彼らは疲れも見せず、傷ついた様子もないが、麻袋や革袋に大量の素材を入れて、持ち帰って来たようだ。
「ご苦労さん、平気だったか?」
俺の問い掛けに「はい」と答えるエクスダイン。若いながら隆々とした体格の彼は、大剣を背負いながら、麻袋を差し出してくる。
「石英などが入ってます」
「おっ、そうか、ありがとう。悪いけど素材を持っている奴は鍛冶屋に来てくれ、素材を置いてくれれば、あとはこちらで素材の確認をしておこう」
そう言って鍛冶屋に向かうと、何故かカーリアもついて来て、歩きながら彼女はこんな事を言ってきた。

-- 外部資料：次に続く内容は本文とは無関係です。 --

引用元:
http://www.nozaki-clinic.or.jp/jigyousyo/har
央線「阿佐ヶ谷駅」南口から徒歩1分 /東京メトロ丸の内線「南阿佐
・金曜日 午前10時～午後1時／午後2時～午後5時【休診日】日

「リーダーって難しいね。団長の言っていたとおりに、新人の補助に回って活躍する機会を与えたかったけれど──わたし、それだと何も手出し出来なかった」
「ああ、そうだったか。まあ、危険になったら守ってやるくらいでいいんだよ。引率みたいなもんさ」
すると少女は決意したように顔を上げる。
「明日は、補助魔法を覚えに、魔法屋に行って来る。回復魔法は無理だけど、仲間に使う補助魔法なら、たぶん覚えられると思うんだ」
「お──、それはいいな。攻撃強化や防御強化魔法があれば、自分の戦闘力も上げられるし、新米の手助けにもなる」
うん、と彼女は頷く。
新米達が荷物を鍛冶場に置いたのを確認し、鍛冶屋の扉を閉める。
「よし、今日はまだ時間が早いし、食材を持って宿舎の方に新米達も来い。そこで冒険での感想や、反省点を聞こうじゃないか」
俺は彼らにそう呼び掛け、二階の部屋へ武装を解除しに行かせた。
新米からの話も聞いて、どういった点に注意が必要になるか、もう一度、彼らの視点に立って考えてみる。
こうした作業の繰り返しが、旅団としての活動を円滑にし、旅団全体の能率性を上げ、各個人の力を引き出す組織として成り立つのだ。
「カーリアも成長したなぁ……」
しみじみと口にした俺に、少女は冷ややかな視線を向けてくる。
「オーディス団長は──たまに親父くさい」
「ひどいっ」
宿舎に入ると、玄関先の猫達の空間に新しい小屋を置いてやる。
母猫のライムや子猫達が、興味津々な様子で小屋を調べている。
「この中は暖かいぞ」
古い小屋の横に新しいのを置いてやると、ライムは小屋の壁に付けられたでこぼこに体をこすりつけ、さっそく小屋の新しい魅力を知ったようだ。
子猫達も新しい方の部屋に入ったので、綺麗な布と綿織物を入れてやり、寝床を用意してやった。
「夕べはお楽しみ~」有名なドラクエのセリフ。